* _EXERCISE DETAILS_: Copy out the lines of the records below, and only those lines, from the one with "639 677 3.78" through the one with "641 409 10.45", exactly as they appear.
------ MATERIAL FOR THIS TASK
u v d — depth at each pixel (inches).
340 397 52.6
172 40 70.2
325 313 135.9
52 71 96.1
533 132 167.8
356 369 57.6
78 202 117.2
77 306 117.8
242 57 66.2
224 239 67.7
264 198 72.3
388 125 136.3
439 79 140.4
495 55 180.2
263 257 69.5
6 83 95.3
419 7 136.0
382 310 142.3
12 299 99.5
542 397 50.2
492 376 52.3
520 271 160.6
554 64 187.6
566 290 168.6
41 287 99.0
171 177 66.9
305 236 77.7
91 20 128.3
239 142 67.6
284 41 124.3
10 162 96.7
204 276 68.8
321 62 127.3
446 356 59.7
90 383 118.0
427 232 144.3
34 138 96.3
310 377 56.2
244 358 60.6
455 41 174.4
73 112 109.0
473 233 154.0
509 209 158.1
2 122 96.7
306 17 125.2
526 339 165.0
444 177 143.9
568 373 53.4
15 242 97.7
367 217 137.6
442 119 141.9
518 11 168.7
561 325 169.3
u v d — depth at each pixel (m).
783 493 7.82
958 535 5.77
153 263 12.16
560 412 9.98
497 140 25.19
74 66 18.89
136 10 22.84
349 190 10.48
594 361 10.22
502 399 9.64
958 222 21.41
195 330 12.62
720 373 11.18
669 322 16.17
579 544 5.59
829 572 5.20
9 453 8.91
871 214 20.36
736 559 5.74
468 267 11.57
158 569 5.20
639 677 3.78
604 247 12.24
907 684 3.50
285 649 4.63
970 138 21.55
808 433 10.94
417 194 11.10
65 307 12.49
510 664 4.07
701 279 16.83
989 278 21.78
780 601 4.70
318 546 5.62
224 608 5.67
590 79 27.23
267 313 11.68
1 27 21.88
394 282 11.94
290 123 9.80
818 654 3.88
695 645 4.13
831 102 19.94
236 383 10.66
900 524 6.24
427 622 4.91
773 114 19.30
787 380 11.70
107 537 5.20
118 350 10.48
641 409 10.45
------------
------ MATERIAL FOR THIS TASK
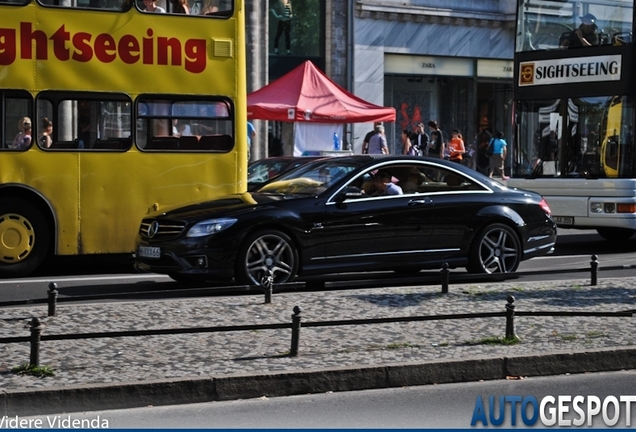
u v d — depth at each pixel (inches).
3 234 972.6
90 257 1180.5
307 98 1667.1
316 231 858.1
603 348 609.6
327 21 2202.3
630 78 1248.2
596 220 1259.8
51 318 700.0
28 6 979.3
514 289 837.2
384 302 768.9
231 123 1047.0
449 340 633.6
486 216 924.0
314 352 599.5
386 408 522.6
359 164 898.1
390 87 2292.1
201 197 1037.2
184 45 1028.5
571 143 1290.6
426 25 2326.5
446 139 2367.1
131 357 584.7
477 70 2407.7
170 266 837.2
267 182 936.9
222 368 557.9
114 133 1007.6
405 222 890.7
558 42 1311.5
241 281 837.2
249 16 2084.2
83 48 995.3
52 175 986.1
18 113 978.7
------------
------ MATERIAL FOR THIS TASK
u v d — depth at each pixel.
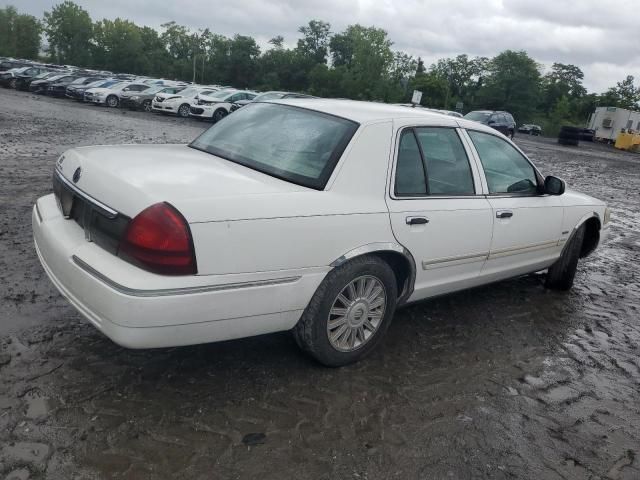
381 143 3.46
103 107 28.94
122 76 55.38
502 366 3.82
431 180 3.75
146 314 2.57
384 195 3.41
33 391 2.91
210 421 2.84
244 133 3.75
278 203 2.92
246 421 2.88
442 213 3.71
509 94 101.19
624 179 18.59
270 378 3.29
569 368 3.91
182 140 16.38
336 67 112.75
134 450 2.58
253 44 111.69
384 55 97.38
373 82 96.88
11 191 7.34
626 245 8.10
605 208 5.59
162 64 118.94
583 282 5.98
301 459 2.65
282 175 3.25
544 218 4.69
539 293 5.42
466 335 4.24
------------
* _RESULT FOR THIS TASK_:
639 677 3.78
604 247 12.24
907 684 3.50
285 649 4.63
970 138 21.55
808 433 10.94
417 194 11.10
65 307 12.49
510 664 4.07
701 279 16.83
989 278 21.78
780 601 4.70
318 546 5.62
224 608 5.67
590 79 27.23
267 313 11.68
1 27 21.88
394 282 11.94
290 123 9.80
818 654 3.88
695 645 4.13
831 102 19.94
236 383 10.66
900 524 6.24
427 622 4.91
773 114 19.30
787 380 11.70
107 537 5.20
118 350 10.48
641 409 10.45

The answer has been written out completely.